## Your task
Please pull out every row containing the word "Golf" and copy each one whole. Case counts, so a row matches only if its capitalization is the same.
----
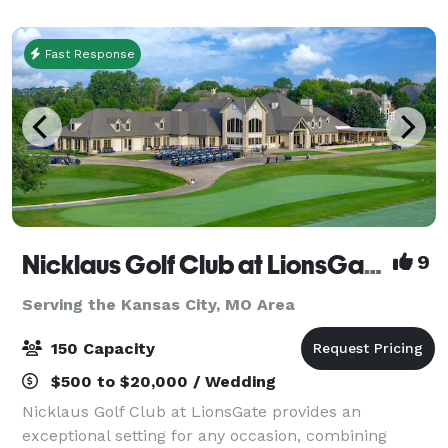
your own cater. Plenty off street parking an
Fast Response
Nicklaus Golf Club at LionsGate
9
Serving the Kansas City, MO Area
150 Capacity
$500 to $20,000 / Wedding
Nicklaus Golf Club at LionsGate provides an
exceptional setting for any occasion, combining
----
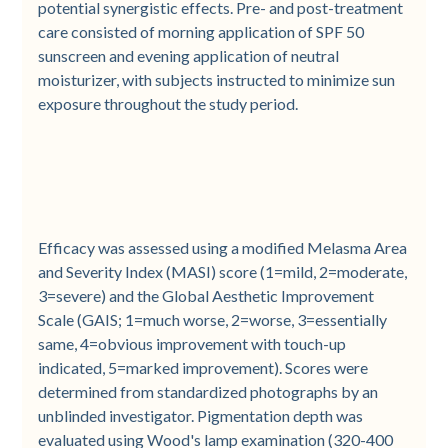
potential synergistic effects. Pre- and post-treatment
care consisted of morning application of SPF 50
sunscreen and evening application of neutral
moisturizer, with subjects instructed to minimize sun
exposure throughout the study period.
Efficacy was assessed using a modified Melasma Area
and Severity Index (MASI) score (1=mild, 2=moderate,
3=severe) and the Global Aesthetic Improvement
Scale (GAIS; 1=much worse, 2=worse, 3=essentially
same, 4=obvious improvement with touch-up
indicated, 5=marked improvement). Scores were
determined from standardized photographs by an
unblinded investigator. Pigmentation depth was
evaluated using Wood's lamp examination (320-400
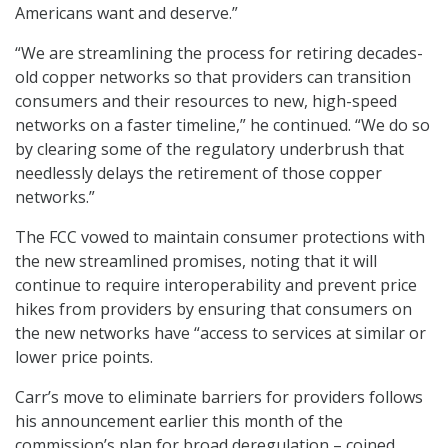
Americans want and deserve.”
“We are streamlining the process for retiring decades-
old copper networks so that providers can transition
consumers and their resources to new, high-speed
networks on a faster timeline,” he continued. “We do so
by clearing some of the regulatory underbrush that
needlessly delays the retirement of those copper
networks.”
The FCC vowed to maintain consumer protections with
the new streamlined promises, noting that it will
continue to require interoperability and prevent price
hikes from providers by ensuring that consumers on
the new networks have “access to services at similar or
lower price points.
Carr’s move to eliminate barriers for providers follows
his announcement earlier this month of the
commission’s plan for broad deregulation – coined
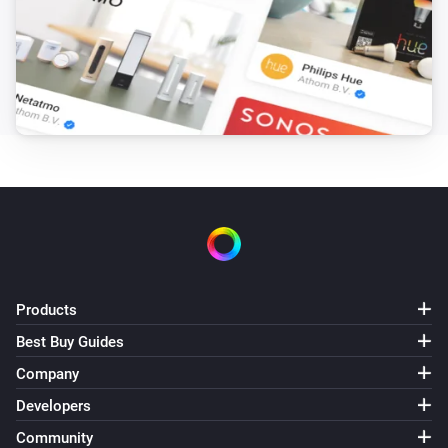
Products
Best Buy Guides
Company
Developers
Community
----
## Output of the task
Nicklaus Golf Club at LionsGate
Nicklaus Golf Club at LionsGate provides an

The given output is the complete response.